I have a macbook osx and until recently I could listen to music and sound files okay using my headphones. But although the internal speakers are working fine, I cannot use my headphone or external speakers. I tried clicking on system preference and clicking on headphone output, but still didn't succeed in getting the headphone jack work. I am sure the problem is simple, since the internal speakers are working fine. Any idea, anyone? Many thanks.


----------



## michaelkemp2 (May 2, 2010)

This is an odd one, the problem probably isnt software related, since this unusual its probably hardware related.
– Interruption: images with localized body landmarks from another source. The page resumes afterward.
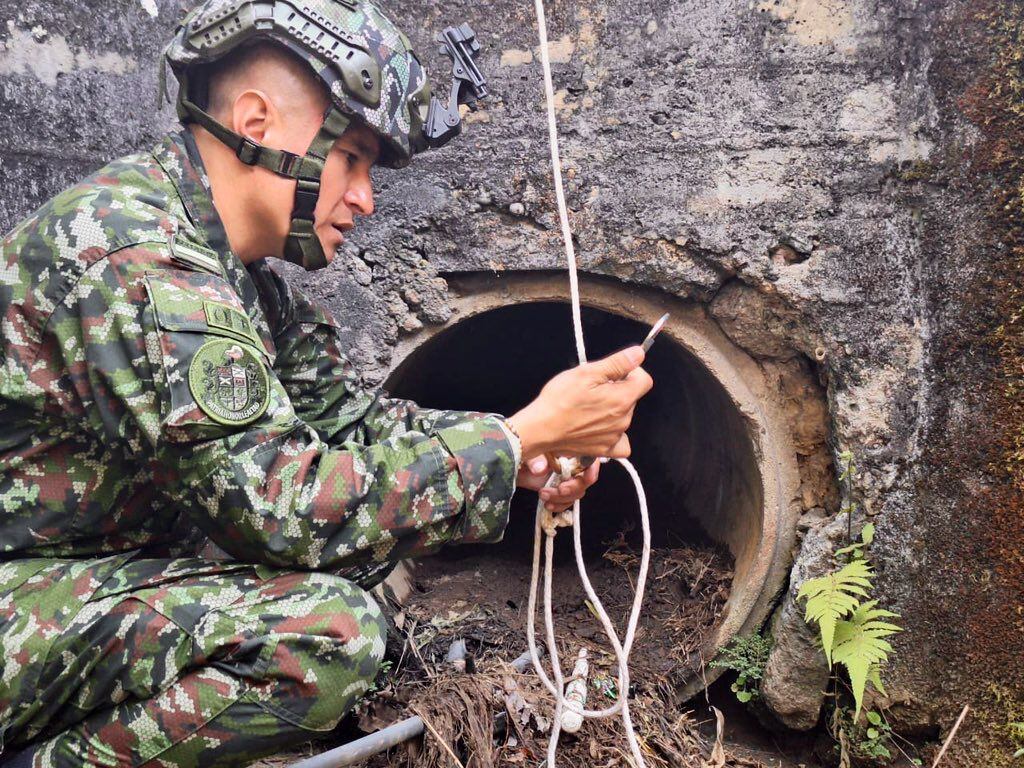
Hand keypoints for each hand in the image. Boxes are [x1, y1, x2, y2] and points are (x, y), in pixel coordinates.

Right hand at [507, 346, 652, 459]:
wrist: (541, 428)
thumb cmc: (560, 399)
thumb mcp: (587, 373)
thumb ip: (617, 363)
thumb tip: (639, 353)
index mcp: (622, 399)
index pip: (644, 380)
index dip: (631, 372)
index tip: (613, 373)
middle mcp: (624, 420)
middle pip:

Although incase check out http://macosx.com/forums/hardware-peripherals/300942-macbook-headphone-jack-problem.html

If these suggestions dont work send in your mac for a checkup, theyll fee you but theyll also fix it.


----------



## earthsaver (May 2, 2010)

Yep, is it not as simple as jiggling the headphone connector?


----------



## JTGS (May 16, 2010)

I had problem where my external speakers worked, but my headphones, etc. stopped working suddenly.  Solution for me was very simple.  I hope it will be for you too.

Plug in your headphones or other device.  Press the F10 mute button to UNMUTE the signal to your headphones.  If you play around you will discover that if you press the mute function key while your headphones are plugged in and then you unplug your headphones, the  external speakers will work fine.  However if you plug your headphones back in, they will remain muted until you UnMUTE them WHILE THEY ARE PLUGGED IN.


----------



## Allan Ostling (Oct 30, 2011)

JTGS said:


> Plug in your headphones or other device.  Press the F10 mute button to UNMUTE the signal to your headphones.



Your advice was just what I needed, for this problem. Although, on my older full-size Mac bluetooth keyboard the mute button is above the numerical keys on the right. 

Thanks, I was almost ready to take the Macbook into Apple. I would have felt like a _right Wally_ if they had told me what you did.


----------